§ DOCUMENT TEXT:

━━━━━━━━━━━━━━━━━━━━

ROANOKE TIMES

                         Roanoke Times
                 Copyright (c) 1995, Landmark Communications, Inc.

DATE: WEDNESDAY, December 15, 1993                   TAG: 9312150299
SECTION: EDITORIAL                    PAGE: A10   EDITION: METRO 
SOURCE: JOHN E. ANDERSON
DATELINE:                                 LENGTH: Medium


DON'T PIN HOPES ON AN ELUSIVE VACCINE FOR AIDS

REGARDING Paxton Davis' Dec. 3 column, ``Good intentions won't win the war against AIDS'':

It presented an excellent rationale as to why good intentions won't win the war against AlDS, but Davis should proceed further by emphasizing why the nature of AIDS, coupled with the good intentions of government, may impede a technical solution, and where, in fact, a technical solution may be impossible.

Vaccines don't cure people; people cure themselves. A vaccine merely trains the immune system to recognize a virus so the body can develop white blood cells and antibodies, which will rapidly destroy future virus and infected cells before they multiply. Vaccines are engineered from analysis of infected people who exhibit natural immunity, i.e., naturally survive an epidemic. The task is then just to engineer a vaccine that generates effective immunity without adverse side effects in people.

━━━━━━━━━━━━━━━━━━━━

§ GIVEN RECORDS:
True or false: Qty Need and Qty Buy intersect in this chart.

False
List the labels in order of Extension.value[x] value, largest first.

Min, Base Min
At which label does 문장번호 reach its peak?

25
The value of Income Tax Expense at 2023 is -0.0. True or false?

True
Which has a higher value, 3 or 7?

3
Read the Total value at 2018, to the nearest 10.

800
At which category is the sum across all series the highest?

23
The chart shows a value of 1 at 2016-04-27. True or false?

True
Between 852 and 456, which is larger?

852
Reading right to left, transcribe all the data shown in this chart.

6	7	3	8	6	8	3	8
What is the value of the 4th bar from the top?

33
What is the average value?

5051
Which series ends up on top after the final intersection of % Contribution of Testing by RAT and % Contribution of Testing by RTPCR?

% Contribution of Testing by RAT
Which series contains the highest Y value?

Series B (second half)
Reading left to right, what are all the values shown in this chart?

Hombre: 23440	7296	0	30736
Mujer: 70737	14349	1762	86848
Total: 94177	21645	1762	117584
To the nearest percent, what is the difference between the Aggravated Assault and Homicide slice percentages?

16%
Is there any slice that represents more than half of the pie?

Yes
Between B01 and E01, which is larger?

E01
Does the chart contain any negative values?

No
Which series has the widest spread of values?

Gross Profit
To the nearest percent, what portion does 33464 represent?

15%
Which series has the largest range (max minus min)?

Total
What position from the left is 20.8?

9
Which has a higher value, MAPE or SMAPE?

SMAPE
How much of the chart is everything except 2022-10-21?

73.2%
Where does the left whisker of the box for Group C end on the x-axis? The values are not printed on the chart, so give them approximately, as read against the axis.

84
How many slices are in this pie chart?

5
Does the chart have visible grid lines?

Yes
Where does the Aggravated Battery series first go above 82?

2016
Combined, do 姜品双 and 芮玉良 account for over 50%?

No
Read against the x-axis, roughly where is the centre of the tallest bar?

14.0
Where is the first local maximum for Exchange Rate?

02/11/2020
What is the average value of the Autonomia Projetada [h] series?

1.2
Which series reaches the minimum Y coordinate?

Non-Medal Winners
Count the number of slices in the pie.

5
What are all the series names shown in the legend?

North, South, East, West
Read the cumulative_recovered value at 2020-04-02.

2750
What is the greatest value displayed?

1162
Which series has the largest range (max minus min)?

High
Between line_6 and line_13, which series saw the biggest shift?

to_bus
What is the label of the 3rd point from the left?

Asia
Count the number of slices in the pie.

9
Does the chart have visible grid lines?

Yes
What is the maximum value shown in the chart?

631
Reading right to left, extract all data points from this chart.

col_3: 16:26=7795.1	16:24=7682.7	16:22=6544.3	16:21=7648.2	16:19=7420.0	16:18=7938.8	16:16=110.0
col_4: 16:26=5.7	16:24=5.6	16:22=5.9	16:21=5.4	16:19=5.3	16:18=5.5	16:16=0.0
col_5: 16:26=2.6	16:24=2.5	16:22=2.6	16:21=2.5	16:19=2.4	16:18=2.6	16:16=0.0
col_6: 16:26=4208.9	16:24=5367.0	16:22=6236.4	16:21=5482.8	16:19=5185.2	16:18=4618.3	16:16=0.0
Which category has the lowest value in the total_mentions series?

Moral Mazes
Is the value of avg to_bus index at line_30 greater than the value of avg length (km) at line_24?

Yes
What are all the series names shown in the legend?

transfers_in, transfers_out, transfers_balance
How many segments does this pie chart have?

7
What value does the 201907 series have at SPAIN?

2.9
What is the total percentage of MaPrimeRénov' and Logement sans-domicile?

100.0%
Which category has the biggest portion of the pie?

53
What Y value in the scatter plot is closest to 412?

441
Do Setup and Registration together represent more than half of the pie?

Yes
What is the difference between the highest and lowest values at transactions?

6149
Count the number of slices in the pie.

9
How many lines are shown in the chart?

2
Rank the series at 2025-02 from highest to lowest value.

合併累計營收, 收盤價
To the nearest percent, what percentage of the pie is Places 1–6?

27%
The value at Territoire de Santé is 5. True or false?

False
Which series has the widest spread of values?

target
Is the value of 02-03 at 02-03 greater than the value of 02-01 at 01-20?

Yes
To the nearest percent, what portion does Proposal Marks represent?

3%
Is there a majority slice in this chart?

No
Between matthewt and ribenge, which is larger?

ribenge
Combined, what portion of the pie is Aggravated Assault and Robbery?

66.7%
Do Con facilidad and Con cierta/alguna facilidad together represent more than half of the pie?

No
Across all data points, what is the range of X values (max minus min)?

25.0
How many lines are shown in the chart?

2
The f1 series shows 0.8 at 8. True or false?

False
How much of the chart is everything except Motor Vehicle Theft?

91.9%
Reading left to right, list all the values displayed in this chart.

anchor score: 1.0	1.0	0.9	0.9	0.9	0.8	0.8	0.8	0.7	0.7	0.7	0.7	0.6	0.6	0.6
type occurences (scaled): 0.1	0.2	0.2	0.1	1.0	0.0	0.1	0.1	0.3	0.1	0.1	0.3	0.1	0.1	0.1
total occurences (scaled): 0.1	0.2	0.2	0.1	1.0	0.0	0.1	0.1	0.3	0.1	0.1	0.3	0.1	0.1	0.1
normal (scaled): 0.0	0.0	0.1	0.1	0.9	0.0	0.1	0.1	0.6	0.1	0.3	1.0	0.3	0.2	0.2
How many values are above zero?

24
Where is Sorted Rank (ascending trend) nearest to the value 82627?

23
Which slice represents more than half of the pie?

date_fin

━━━━━━━━━━━━━━━━━━━━

§ EXERCISE GOAL: In the piece on an AIDS vaccine, what are vaccines said to be engineered from?

§ THE ANSWER: They are engineered from analysis of infected people who exhibit natural immunity, meaning people who naturally survive an epidemic.